I am trying to teach beginners javascript. Here is what I am trying to do:
I will give them a snippet of code such as a function with something incorrect:
const square = function(x) {
return x + x; // Wrong! This will double the number, not square them.
};
They will submit the code back to me. I would like to write some test cases which would run on their code and evaluate if they are correct.
Does it make sense for them to submit their code as js files, and then I have a node.js project which reads their files and passes values to their functions and tests the response ?
Or does it make more sense to use a unit testing framework like mocha and chai etc ?
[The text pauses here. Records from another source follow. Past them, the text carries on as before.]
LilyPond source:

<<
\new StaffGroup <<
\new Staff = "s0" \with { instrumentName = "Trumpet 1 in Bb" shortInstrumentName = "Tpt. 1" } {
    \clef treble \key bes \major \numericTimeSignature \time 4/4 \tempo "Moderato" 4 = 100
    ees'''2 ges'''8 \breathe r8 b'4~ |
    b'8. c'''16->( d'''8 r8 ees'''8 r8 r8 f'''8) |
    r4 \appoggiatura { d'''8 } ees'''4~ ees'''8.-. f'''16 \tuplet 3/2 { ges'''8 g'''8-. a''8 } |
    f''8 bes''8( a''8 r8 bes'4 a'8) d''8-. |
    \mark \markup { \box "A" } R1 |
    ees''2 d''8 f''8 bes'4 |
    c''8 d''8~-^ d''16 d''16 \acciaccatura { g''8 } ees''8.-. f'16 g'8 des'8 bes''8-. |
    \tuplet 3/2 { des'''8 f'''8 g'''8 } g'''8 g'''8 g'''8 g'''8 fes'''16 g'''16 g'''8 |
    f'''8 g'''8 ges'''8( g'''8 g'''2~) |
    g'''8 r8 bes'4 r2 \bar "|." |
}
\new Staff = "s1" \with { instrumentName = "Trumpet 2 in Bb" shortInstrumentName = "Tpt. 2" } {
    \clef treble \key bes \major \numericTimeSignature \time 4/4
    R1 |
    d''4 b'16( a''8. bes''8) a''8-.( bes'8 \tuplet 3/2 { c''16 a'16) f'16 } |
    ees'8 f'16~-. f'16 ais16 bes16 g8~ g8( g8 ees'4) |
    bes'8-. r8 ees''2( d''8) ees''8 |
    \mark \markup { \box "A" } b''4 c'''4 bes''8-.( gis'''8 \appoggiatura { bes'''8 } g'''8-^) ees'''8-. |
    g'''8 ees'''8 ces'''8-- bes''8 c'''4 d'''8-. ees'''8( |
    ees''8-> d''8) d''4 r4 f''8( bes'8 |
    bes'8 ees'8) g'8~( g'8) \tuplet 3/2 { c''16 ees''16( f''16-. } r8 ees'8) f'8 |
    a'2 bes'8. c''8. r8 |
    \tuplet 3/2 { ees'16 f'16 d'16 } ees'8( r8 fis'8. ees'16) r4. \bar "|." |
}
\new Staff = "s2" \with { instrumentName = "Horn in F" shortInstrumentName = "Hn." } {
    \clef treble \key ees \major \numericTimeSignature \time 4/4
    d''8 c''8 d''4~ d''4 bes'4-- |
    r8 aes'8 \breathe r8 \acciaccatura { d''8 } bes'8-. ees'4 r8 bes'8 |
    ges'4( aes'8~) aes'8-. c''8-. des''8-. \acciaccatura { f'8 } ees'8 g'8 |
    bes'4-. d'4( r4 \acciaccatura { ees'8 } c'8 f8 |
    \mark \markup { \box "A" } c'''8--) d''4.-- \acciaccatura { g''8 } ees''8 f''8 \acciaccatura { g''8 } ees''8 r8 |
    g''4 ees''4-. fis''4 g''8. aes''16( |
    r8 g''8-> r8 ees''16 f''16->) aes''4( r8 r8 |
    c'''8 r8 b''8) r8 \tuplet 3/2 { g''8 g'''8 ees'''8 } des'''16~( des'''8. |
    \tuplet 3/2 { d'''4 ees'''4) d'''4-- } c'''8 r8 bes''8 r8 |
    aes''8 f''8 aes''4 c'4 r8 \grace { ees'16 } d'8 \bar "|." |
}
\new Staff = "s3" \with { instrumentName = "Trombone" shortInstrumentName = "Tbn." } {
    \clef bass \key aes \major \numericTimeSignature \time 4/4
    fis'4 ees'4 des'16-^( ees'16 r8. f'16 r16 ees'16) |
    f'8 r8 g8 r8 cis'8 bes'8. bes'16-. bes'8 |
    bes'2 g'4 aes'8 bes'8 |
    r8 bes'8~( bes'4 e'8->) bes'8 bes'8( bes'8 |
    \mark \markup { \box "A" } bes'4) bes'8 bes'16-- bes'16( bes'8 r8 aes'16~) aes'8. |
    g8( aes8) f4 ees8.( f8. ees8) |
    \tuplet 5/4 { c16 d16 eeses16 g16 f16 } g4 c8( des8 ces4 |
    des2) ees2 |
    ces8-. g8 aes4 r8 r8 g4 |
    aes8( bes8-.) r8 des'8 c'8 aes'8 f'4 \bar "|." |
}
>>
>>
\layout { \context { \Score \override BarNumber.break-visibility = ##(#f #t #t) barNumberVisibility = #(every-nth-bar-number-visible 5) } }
Both options would work, i.e Node directly or a test framework with test suites on their machines.
If you really want to get all their submissions and evaluate them on your own, you can simply ask them to export a function with a predefined name, in this case of this square exercise, it could be export function square { ...
, then you add all those files to a folder, list all them using the fs
module with something like fs.readdir
/fs.readdirSync
and dynamically call require
on each file and execute the square function.
Note that this approach means you'll be running untrusted code on your machine, e.g one could potentially delete a file on your system (or actually do everything else possible with the privileges you execute the program). But you suggested that it's a beginner class and it looks like you know everyone, so that approach may be acceptable and in that manner, you don't have to send test cases for everyone and teach them how to run them (although it would be good at some point to do so).